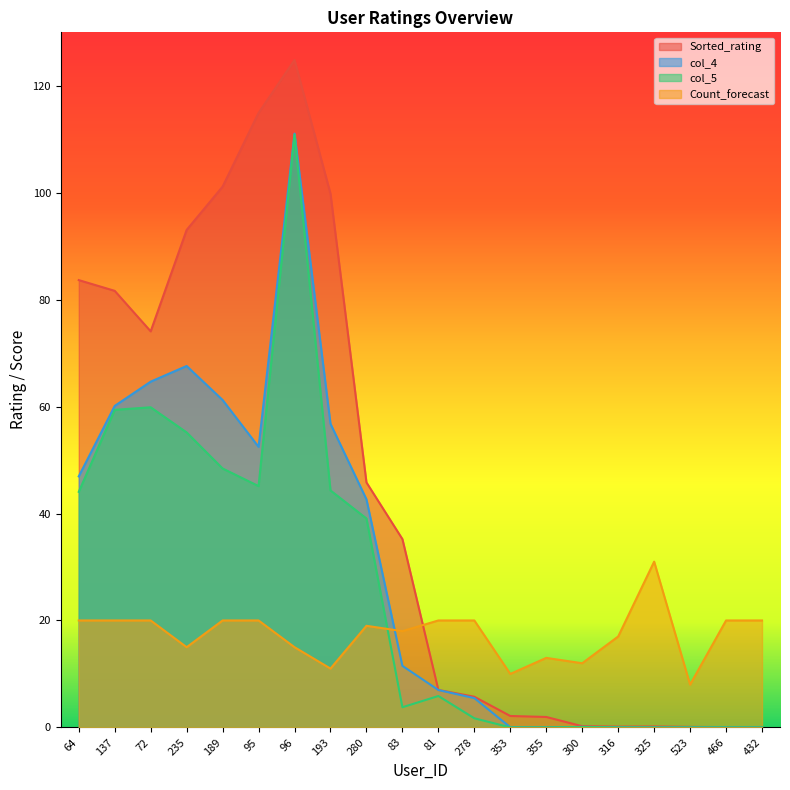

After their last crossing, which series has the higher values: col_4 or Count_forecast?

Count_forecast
——
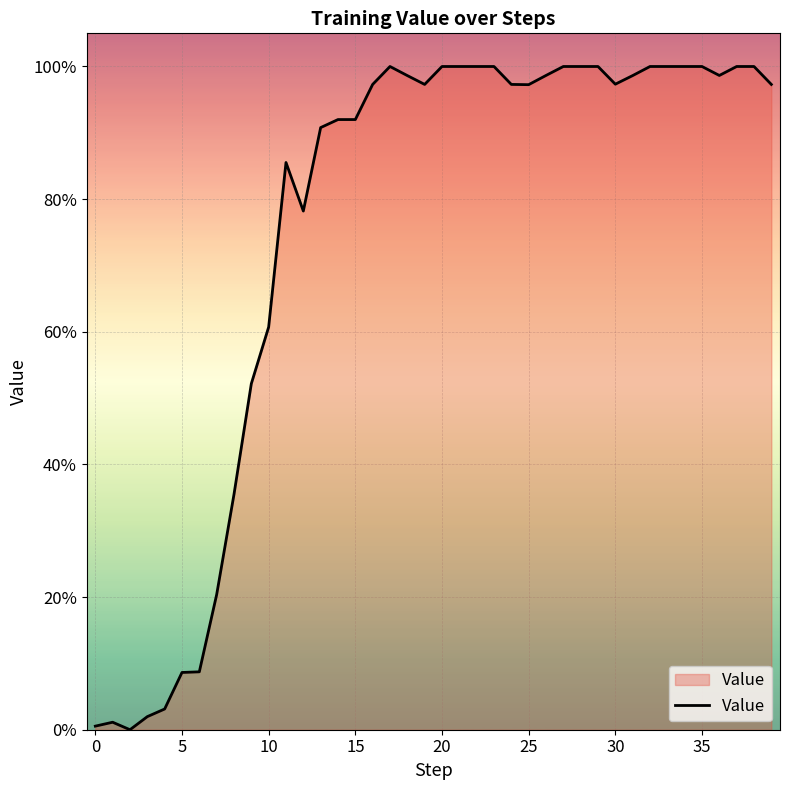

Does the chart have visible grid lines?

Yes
——
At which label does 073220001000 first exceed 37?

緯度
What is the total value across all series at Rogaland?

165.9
——
> **Directive**
Count the lines in the listing above that contain the string "which", treating uppercase and lowercase as different, and reply with the number alone.

> **Exercise result**
2